I don't think any of us are
fully qualified to speak about the inclinations of Muslims (unless we are a Muslim ourselves.) I don't suppose qualification is at issue here, but in what way did we come to our conclusions. I believe that we are colored by our experiences. Yours and mine may be somewhat similar but they have produced two differing opinions on this issue.
I lived in Syria in 2007 and in Morocco in 2009 and 2011 through 2012. I don't pretend to be some expert just because of this, but I do feel as though I have a much deeper understanding of Muslim, Arab, Berber and overall Mediterranean culture than I did after 5 years of studying that part of the world in college. From these experiences, I've come away with a certain impression.
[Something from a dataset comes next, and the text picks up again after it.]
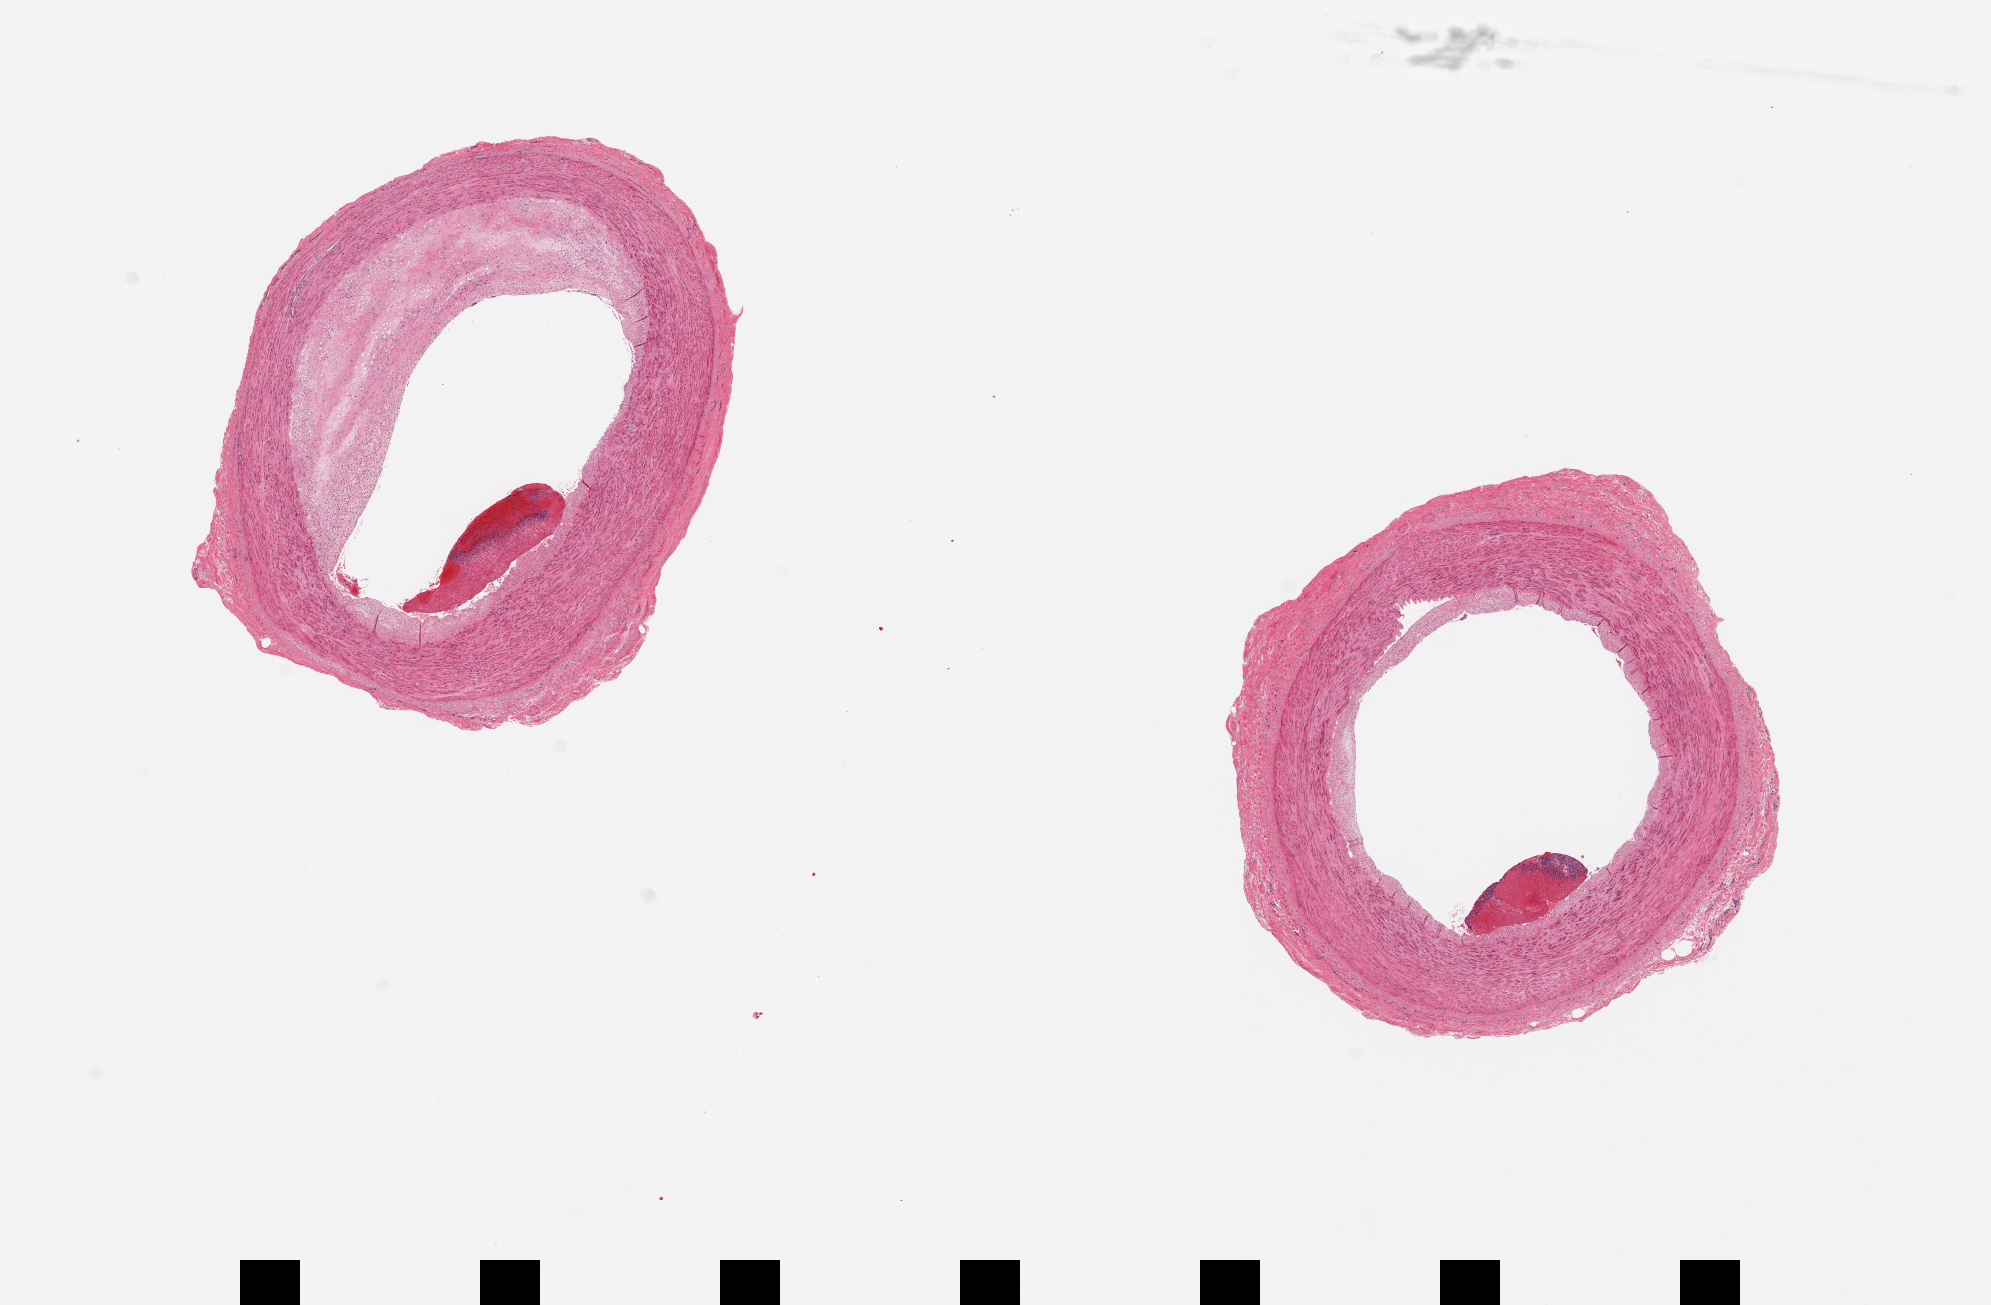
Digitized hematoxylin and eosin (H&E)-stained section, whole scanned area (about 15.8 x 10.3 mm) shown as a low-resolution overview, PAXgene-fixed, paraffin-embedded tissue, sampled site (target tissue): tibial artery, tissue donor sample. Donor: male.
Pathologist's review note for this sample: 2 pieces; atherosclerotic plaque 40% and 10%; blood clot in lumen; well trimmed.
It is an impression that I have hoped that the people I've met in my travels have about me and my countrymen: that the common populace, far and away the majority, are not at all as the media portrays them, are not represented by their fringe elements, do not all share the same opinion and (most importantly) are not accurately summarized by the actions and beliefs of their leaders.
So with that in mind, I'll address your other points.
"Even the gentle Muslims" I've encountered also have a dark opinion on their fellow Muslims that lose their faith. In my experience, the punishment metered out was in the form of social isolation, not calls for beheading. But then again, I wasn't unfortunate enough to be living in Afghanistan (or Saudi Arabia, or parts of Pakistan) like Abdul Rahman. The interviews with the locals in that case were pretty damning, but, again,
Afghanistan. Those people have gone through more hell in the last 30 years than any of us could ever imagine, so I don't think that their opinions on their already deeply conservative version of Islam comes close to representing a consensus.
Speaking of consensus, I don't trust polls at all. And especially not polls coming out of Middle Eastern countries. Opinions, their flexibility, and how they are formed is a complex system and
gasp, different than how it is in the West. Besides, what constitutes public opinion in any society is more complex than asking a percentage of a populace and then extrapolating some numbers. To think that a public opinion poll could accurately summarize hundreds of millions of people is folly.
Regarding Muslims, from what I've surmised, there is a distinction between their public opinions of religion and their private opinions. Outwardly, they tend towards solidarity. Solidarity is very important to the idea of the
ummah and is a big piece of how they form their identity. I wouldn't be shocked at all if a Moroccan friend of mine initially supported the Afhganis opinion of putting Abdul Rahman to death (after all, they are Muslims following a specific school of Islamic law and have the right), but after a couple of coffees at the cafe and talking about it, completely reversing his opinion. This kind of thing happened to me all the time. Talk and gossip and public persona are HUGE in every group of Muslims I've ever been around, no matter the country. The default is to say what is expected first, and then to clarify in the long and inevitable conversation that follows.